Task to complete:
Only one stretch of the records below is wanted: the lines from the one holding "hfov_deg: 12.9" through the one holding "f_number: 8". Return it exactly, both ends included.

Records to process:
****

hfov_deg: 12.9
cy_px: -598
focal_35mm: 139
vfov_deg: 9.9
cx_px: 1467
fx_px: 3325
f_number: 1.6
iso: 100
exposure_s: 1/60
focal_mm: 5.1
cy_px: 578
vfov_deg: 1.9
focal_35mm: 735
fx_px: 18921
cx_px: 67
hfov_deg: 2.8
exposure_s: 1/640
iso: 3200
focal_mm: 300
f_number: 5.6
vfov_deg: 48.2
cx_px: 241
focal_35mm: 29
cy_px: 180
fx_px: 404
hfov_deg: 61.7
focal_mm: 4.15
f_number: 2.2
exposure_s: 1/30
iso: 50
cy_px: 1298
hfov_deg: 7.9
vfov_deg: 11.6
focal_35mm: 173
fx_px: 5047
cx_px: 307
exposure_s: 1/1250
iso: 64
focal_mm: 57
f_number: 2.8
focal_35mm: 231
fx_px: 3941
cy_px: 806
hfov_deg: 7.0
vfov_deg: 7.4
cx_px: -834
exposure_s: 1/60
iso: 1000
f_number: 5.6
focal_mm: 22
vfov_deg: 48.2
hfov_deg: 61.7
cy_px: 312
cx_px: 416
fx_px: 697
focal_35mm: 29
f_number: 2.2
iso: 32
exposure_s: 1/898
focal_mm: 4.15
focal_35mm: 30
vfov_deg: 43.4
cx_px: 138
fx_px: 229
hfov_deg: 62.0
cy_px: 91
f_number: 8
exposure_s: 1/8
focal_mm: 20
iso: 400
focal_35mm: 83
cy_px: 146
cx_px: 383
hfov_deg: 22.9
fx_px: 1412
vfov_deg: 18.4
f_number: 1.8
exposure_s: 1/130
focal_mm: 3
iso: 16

****

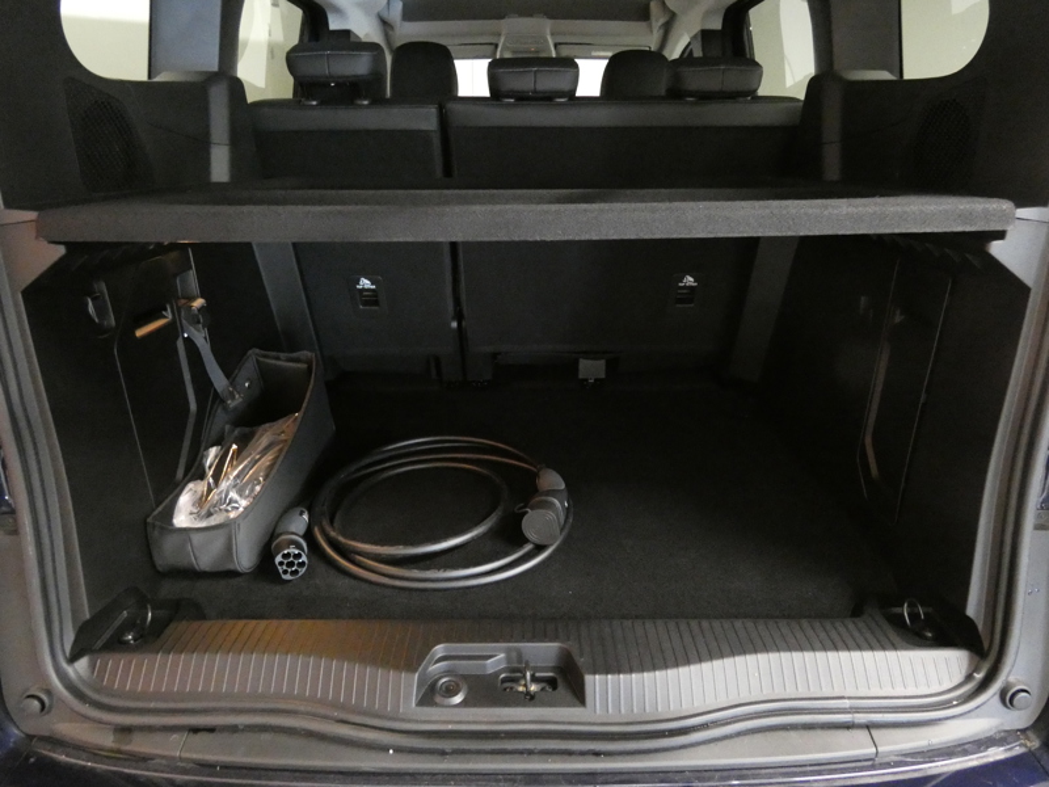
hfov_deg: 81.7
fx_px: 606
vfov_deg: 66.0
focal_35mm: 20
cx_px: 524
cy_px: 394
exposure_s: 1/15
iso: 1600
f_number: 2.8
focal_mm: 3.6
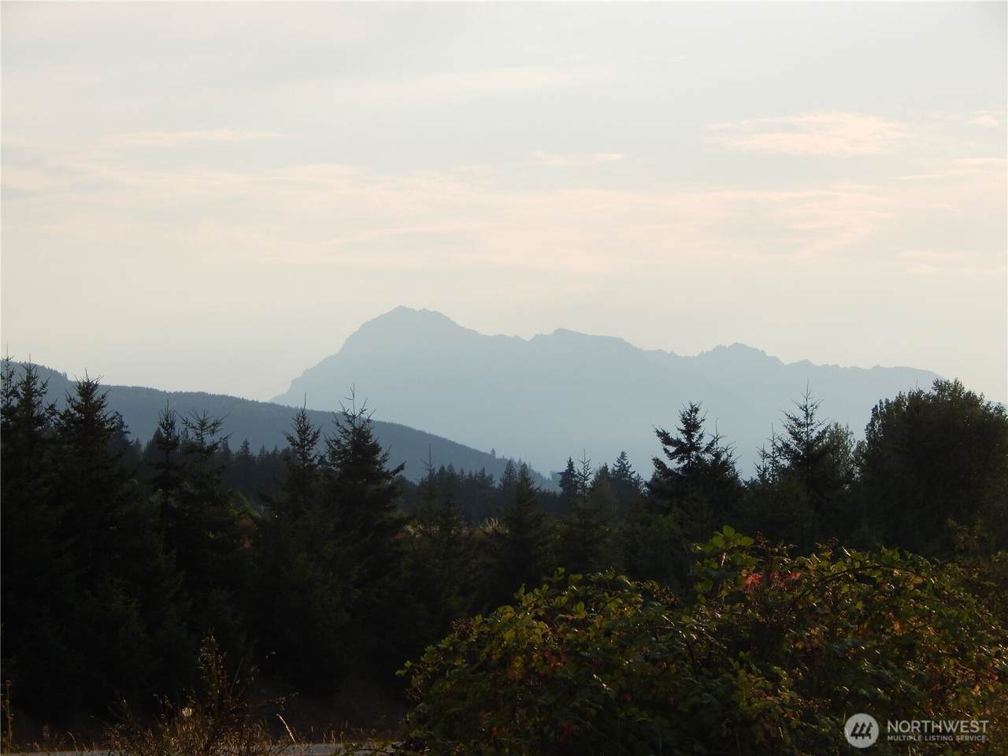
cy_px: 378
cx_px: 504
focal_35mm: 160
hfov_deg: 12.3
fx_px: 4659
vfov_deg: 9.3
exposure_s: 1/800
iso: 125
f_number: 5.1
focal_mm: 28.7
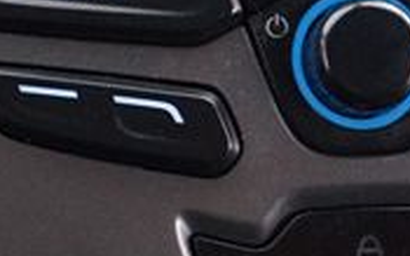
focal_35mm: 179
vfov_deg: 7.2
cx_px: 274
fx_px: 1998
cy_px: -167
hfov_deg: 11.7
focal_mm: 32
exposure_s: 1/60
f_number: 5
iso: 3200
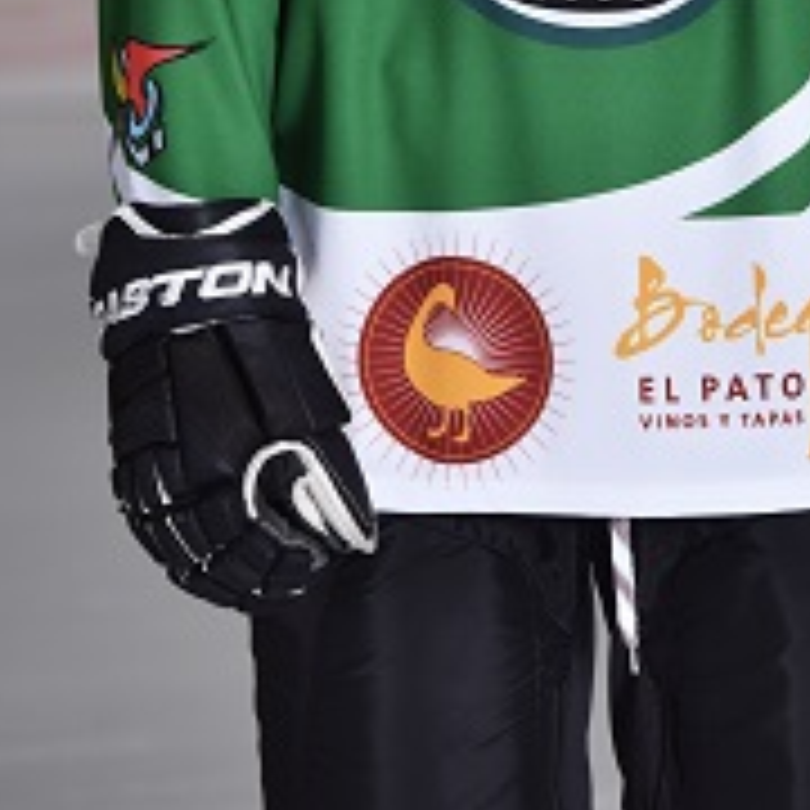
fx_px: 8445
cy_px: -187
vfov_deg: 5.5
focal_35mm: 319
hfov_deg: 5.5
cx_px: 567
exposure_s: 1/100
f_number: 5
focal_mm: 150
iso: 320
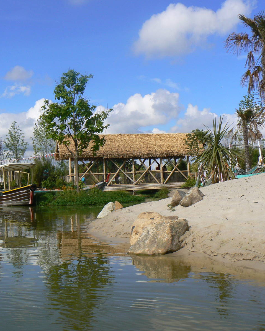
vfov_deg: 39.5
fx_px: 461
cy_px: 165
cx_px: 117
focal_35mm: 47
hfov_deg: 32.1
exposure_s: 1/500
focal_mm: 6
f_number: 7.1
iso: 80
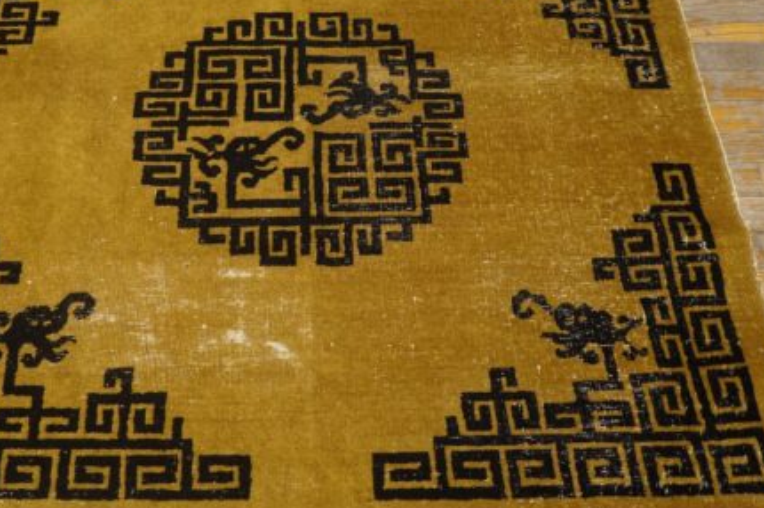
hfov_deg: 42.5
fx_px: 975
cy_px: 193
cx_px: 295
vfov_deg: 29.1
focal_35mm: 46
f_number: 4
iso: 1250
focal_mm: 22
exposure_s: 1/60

****

Output:
hfov_deg: 12.9
cy_px: -598
focal_35mm: 139
vfov_deg: 9.9
cx_px: 1467
fx_px: 3325
f_number: 1.6
iso: 100
exposure_s: 1/60
focal_mm: 5.1
cy_px: 578
vfov_deg: 1.9
focal_35mm: 735
fx_px: 18921
cx_px: 67
hfov_deg: 2.8
exposure_s: 1/640
iso: 3200
focal_mm: 300
f_number: 5.6
vfov_deg: 48.2
cx_px: 241
focal_35mm: 29
cy_px: 180
fx_px: 404
hfov_deg: 61.7
focal_mm: 4.15
f_number: 2.2
exposure_s: 1/30
iso: 50
cy_px: 1298
hfov_deg: 7.9
vfov_deg: 11.6
focal_35mm: 173
fx_px: 5047
cx_px: 307
exposure_s: 1/1250
iso: 64
focal_mm: 57
f_number: 2.8
focal_35mm: 231
fx_px: 3941
cy_px: 806
hfov_deg: 7.0
vfov_deg: 7.4
cx_px: -834
exposure_s: 1/60
iso: 1000
f_number: 5.6
focal_mm: 22
vfov_deg: 48.2
hfov_deg: 61.7
cy_px: 312
cx_px: 416
fx_px: 697
focal_35mm: 29
f_number: 2.2
iso: 32
exposure_s: 1/898
focal_mm: 4.15
focal_35mm: 30
vfov_deg: 43.4
cx_px: 138
fx_px: 229
hfov_deg: 62.0
cy_px: 91
f_number: 8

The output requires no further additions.